• [EXTRACTED DATA]:
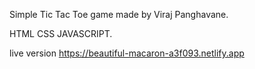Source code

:Simple Tic Tac Toe game made by Viraj Panghavane.

HTML
CSS
JAVASCRIPT.



live version
https://beautiful-macaron-a3f093.netlify.app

• [WORK TO COMPLETE]: Set down each of the records precisely, leaving any pictures behind.

• [SOLUTION FOR THIS EXERCISE]:
Source code

:Simple Tic Tac Toe game made by Viraj Panghavane.

HTML
CSS
JAVASCRIPT.



live version
https://beautiful-macaron-a3f093.netlify.app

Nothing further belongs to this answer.